Ao chegar à sala, coloquei o assunto no quadro – que era escala geográfica e
cartográfica - e indaguei sobre o que sabiam e entendiam sobre o tema. Ouvi algumas tímidas
falas dos estudantes, mas, já “sabendo” onde queria chegar, ‘conduzi-os’ de modo que pudessem
construir o conceito referente à escala dos mapas. No decorrer da explicação procurei relacionar
com exemplos de suas vidas, com objetos concretos da sala de aula e com outras áreas do
conhecimento. O grupo, em geral estava atento, ou seja, com intenção de apropriar-se daquele
conhecimento que deveria ser importante porque afinal está nos conteúdos da disciplina de
Geografia.
A questão que me movimentava: se a nota serve de indicativo da aprendizagem, então,
apenas alguns estudantes, aprenderam o conteúdo proposto. Digo, aprenderam porque acredito
terem compreendido a fundamentalidade da escala tanto na vida cotidiana quanto para as
representações escolares. Nesse sentido, penso que esses estudantes relacionaram com outras
instâncias socais e econômicas, e entenderam que se trata da eleição de uma forma de
representação e da ampliação e redução de algo tido como real que se pretende mostrar. Acredito
que por isso é que souberam realizar os cálculos, utilizando os códigos e até mesmo aplicar as
fórmulas matemáticas. Desse modo, entendo que aprenderam porque tiraram notas boas e porque
cada um tentou auxiliar o seu colega a sanar as dificuldades e os erros que cometeram.
Analisando de outro modo, não consegui ensinar escala para a maior parte da turma.
Rememorando a sequência da aula, na minha escolha de como administrar a situação de
aprendizagem, encaminhei a revisão ou o que nós professores gostamos de denominar de
recuperação dos conhecimentos. Nesse momento, outra vez me chama a atenção uma estudante
que eu auxiliava nesse processo:
- Se você tem uma distância real (D) de 7 km que está representada no mapa por 2
cm (d), quanto cada cm está representando (E)?
A graciosa e tímida menina movimenta rapidamente o olhar parecendo querer acertar.
Olha para os colegas, para cima, para baixo, para os lados e por fim começa a falar esperando
minha aprovação:
- Três professora. Não? Dois? Então não sei.
Daí, percebi que a fórmula e a tabuada embora tidas como básicas até mesmo no
pensamento por complexos, para essa estudante de - 15 anos - em processo de abstração,
mostrava-se uma generalização ainda distante. Realizei, então, outras explicações com o auxílio
de colegas que vieram em socorro meu e da estudante.
A persistente buzina do carro atrás, me traz de volta ao trânsito que voltava a fluir com
o semáforo no sinal verde, interrompendo minha autoanálise.

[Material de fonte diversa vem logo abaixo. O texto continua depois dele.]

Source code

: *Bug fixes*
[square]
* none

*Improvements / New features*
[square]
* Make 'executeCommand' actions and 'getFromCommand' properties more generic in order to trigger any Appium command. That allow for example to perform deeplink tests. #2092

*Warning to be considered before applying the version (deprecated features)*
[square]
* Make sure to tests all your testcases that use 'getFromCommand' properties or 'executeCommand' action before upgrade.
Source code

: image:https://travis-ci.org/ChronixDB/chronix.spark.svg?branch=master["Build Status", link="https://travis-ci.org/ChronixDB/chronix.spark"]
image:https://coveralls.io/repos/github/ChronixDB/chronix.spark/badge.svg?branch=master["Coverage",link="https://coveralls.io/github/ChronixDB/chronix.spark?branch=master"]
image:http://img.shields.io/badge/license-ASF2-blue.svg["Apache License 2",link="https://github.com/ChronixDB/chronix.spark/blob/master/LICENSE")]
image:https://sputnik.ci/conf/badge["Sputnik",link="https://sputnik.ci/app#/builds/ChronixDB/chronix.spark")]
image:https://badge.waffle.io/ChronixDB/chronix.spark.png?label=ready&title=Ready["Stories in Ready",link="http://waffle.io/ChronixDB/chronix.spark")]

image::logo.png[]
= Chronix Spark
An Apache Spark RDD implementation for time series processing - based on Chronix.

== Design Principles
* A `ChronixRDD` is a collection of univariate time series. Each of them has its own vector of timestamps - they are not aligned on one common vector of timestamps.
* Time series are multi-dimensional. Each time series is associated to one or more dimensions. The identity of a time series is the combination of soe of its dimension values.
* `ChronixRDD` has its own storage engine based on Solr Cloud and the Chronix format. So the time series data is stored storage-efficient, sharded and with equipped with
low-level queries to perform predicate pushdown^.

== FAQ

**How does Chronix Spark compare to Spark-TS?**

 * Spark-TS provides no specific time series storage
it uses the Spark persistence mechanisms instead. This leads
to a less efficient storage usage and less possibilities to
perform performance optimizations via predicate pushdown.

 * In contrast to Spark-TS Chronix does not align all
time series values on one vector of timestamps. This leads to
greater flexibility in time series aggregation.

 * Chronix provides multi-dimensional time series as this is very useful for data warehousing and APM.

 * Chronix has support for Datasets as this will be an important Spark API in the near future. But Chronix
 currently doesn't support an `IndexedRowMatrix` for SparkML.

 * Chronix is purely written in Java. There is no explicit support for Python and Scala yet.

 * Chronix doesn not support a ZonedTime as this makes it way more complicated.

Nessa mesma noite tive um sonho. Caminhávamos, eu e um grupo de estudantes muito
falantes, em uma mata escura e fechada. Dividi o grupo em dois e deixei alguns na escuridão da
noite, no que pareceu ser uma clareira. Ficaram lá por que não conseguiriam nos acompanhar.
‘Seriam um atraso’, pois traziam consigo muitas mochilas e até irmãos menores que puxavam
pelo braço. Segui com o outro grupo por um caminho alternativo, mas era um percurso difícil.
Eles andavam na minha frente, pareciam querer auxiliar para encontrar a saída ou chegar a algum
lugar, para depois buscarmos o grupo que deixáramos na mata.
Gritei então: - Esperem, vou buscar uma lanterna, precisamos de luz.
Pus-me a correr como que voltando para a origem onde poderia estar a solução para
tirar a mim e a aquele grupo perdido na mata escura. Porém, acordei. Queria ter continuado esse
sonho, talvez o sonho me auxiliasse a encontrar alternativas.
Acredito que é pela reflexão, pela leitura, pelo diálogo e pela escrita que podemos
compreender melhor o processo de aprender e assim aprimorar o processo de ensinar.
Compartilho esse acontecimento no sentido de realizar uma autorreflexão e quem sabe auxiliar
os colegas que como eu são atravessados por essas questões e que também estão dispostos a se
interrogar sobre as limitações e as possibilidades educativas.
Essa é uma história real de professora de Geografia. Uma história real que contém um
sonho. Ou será um sonho que contém uma história real?